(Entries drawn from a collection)
= = = = =
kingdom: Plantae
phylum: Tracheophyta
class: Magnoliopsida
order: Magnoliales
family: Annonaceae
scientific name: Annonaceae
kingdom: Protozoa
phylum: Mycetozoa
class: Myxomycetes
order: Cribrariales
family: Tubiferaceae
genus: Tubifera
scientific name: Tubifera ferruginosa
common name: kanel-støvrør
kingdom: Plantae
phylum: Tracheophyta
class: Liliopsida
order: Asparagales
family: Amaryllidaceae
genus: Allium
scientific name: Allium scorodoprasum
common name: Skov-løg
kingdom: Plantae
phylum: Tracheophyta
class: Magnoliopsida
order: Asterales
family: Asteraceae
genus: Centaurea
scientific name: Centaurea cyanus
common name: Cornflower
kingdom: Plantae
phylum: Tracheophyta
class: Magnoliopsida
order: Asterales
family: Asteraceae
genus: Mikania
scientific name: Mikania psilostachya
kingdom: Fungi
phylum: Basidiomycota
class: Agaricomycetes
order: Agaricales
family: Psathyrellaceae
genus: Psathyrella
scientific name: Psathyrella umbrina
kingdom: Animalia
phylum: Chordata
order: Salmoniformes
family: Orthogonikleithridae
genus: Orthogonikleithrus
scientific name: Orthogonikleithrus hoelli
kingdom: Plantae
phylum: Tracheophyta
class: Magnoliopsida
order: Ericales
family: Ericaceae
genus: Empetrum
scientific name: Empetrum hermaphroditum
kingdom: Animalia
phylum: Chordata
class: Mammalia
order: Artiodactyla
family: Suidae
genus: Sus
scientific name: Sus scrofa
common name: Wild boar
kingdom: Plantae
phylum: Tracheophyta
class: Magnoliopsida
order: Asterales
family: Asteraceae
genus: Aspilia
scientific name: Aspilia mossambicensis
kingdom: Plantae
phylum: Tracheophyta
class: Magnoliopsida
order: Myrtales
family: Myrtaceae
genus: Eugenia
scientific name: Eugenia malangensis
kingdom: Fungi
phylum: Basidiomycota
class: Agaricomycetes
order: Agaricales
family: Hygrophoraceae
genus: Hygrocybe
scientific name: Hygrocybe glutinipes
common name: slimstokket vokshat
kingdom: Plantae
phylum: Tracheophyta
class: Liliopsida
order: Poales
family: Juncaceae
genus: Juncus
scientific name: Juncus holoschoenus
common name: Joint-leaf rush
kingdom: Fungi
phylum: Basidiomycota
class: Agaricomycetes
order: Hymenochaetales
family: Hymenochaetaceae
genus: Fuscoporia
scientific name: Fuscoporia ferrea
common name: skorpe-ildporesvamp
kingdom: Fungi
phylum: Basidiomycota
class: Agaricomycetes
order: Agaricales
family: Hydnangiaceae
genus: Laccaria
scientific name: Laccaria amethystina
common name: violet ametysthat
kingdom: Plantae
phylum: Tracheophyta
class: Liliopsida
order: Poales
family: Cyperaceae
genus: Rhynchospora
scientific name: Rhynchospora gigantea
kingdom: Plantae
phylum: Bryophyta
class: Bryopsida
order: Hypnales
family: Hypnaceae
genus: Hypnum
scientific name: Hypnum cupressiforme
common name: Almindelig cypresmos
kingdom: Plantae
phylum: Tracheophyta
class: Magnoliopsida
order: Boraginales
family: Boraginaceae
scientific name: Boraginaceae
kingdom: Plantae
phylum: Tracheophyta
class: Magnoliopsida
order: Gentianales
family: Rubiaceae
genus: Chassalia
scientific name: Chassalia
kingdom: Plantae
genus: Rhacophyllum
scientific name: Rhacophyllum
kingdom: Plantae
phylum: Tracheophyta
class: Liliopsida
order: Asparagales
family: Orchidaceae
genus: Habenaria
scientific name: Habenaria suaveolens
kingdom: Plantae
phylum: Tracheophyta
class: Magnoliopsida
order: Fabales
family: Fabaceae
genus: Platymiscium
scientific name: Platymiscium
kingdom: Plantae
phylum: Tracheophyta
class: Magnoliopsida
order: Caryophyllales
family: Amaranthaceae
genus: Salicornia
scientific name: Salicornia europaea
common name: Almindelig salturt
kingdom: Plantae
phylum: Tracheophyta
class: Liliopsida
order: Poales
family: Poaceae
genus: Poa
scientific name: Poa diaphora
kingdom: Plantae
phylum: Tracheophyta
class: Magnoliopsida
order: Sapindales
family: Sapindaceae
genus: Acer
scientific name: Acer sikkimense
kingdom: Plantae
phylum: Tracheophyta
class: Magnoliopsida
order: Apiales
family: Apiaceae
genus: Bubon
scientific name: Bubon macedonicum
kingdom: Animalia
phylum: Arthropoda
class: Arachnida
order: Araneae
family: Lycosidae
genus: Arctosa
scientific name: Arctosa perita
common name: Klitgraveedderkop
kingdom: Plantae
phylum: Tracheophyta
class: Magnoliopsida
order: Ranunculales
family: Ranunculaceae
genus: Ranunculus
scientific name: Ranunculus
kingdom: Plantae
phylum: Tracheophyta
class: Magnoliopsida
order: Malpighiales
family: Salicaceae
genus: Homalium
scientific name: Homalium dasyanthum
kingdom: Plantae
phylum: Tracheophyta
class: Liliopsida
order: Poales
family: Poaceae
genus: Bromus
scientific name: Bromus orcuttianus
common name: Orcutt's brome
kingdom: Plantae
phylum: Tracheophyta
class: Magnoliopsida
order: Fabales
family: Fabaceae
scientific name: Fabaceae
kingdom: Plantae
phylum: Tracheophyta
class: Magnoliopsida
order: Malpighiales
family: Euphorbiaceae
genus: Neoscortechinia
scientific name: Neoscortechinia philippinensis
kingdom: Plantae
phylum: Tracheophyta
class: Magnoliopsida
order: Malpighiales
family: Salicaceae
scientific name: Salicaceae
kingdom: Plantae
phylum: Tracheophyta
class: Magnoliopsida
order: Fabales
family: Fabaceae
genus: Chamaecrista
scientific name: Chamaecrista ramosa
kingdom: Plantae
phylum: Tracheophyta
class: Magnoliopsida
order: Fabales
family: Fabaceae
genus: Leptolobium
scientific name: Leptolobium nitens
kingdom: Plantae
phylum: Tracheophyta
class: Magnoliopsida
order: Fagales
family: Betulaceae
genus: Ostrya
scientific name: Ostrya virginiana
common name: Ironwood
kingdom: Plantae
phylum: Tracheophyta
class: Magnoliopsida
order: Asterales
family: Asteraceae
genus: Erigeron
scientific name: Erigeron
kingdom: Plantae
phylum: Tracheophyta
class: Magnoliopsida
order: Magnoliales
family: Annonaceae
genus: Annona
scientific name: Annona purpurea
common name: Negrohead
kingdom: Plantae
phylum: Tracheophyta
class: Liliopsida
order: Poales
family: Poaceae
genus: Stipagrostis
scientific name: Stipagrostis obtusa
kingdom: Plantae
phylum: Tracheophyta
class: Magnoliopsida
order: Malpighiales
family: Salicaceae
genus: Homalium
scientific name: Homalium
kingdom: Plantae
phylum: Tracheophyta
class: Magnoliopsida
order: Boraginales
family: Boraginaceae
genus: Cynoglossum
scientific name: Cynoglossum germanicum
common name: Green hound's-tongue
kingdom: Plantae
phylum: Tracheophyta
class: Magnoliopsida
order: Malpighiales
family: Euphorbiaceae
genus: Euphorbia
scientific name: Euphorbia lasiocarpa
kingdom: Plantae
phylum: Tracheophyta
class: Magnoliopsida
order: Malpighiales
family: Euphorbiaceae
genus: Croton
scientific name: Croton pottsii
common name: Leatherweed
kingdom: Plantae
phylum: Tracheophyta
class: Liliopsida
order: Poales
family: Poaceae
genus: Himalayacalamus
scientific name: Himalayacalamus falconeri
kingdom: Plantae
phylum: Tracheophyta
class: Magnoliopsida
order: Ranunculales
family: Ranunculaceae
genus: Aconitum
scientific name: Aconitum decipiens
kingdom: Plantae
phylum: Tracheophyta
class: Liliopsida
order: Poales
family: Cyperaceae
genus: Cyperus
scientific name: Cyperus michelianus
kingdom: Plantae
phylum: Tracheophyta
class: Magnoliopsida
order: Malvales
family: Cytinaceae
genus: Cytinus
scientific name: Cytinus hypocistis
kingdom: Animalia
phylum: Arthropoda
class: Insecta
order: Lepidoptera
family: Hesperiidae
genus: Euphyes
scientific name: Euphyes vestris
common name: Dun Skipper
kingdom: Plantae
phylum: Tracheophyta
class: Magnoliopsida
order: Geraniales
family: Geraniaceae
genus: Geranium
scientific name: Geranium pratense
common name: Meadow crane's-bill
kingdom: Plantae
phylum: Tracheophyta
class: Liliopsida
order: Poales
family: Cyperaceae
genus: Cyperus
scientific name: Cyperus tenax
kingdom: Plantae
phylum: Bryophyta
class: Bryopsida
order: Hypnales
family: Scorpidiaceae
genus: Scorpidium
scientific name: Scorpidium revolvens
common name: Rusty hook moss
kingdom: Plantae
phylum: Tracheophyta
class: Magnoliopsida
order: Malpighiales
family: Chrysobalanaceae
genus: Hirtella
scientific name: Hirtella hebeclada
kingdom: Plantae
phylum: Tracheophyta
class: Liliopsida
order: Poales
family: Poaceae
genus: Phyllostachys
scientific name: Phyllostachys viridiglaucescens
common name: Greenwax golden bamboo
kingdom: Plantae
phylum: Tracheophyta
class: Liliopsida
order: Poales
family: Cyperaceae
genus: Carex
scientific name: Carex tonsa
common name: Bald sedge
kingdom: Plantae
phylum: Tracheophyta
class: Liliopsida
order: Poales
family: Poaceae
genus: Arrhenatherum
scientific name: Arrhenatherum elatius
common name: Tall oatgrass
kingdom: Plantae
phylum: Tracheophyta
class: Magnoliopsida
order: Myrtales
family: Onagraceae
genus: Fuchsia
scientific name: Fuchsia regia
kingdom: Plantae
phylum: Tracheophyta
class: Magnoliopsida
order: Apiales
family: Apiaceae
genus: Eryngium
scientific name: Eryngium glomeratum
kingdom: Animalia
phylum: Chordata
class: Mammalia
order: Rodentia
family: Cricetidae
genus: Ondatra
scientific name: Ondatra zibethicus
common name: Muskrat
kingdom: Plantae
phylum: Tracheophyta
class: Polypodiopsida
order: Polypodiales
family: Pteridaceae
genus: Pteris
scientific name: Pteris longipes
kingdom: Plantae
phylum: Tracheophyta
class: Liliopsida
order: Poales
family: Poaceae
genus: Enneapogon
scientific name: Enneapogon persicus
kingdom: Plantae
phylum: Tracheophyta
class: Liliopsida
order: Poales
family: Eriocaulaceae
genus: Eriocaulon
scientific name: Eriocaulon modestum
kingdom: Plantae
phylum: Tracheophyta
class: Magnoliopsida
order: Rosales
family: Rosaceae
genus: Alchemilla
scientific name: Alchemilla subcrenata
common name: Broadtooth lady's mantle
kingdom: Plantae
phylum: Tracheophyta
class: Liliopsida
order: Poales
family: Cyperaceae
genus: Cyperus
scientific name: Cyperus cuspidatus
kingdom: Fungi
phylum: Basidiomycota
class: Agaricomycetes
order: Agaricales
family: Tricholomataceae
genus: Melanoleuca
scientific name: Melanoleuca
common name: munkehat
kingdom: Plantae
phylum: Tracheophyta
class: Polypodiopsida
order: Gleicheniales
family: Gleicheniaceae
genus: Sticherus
= = = = =
• **Exercise**
Copy out the lines of the records word for word, beginning at the line that contains "common name: slimstokket vokshat" and ending after the line that contains "family: Rubiaceae". Output those lines only.

• **Task answer**
common name: slimstokket vokshat
kingdom: Plantae
phylum: Tracheophyta
class: Liliopsida
order: Poales
family: Juncaceae
genus: Juncus
scientific name: Juncus holoschoenus
common name: Joint-leaf rush
kingdom: Fungi
phylum: Basidiomycota
class: Agaricomycetes
order: Hymenochaetales
family: Hymenochaetaceae
genus: Fuscoporia
scientific name: Fuscoporia ferrea
common name: skorpe-ildporesvamp
kingdom: Fungi
phylum: Basidiomycota
class: Agaricomycetes
order: Agaricales
family: Hydnangiaceae
genus: Laccaria
scientific name: Laccaria amethystina
common name: violet ametysthat
kingdom: Plantae
phylum: Tracheophyta
class: Liliopsida
order: Poales
family: Cyperaceae
genus: Rhynchospora
scientific name: Rhynchospora gigantea
kingdom: Plantae
phylum: Bryophyta
class: Bryopsida
order: Hypnales
family: Hypnaceae
genus: Hypnum
scientific name: Hypnum cupressiforme
common name: Almindelig cypresmos
kingdom: Plantae
phylum: Tracheophyta
class: Magnoliopsida
order: Boraginales
family: Boraginaceae
scientific name: Boraginaceae
kingdom: Plantae
phylum: Tracheophyta
class: Magnoliopsida
order: Gentianales
family: Rubiaceae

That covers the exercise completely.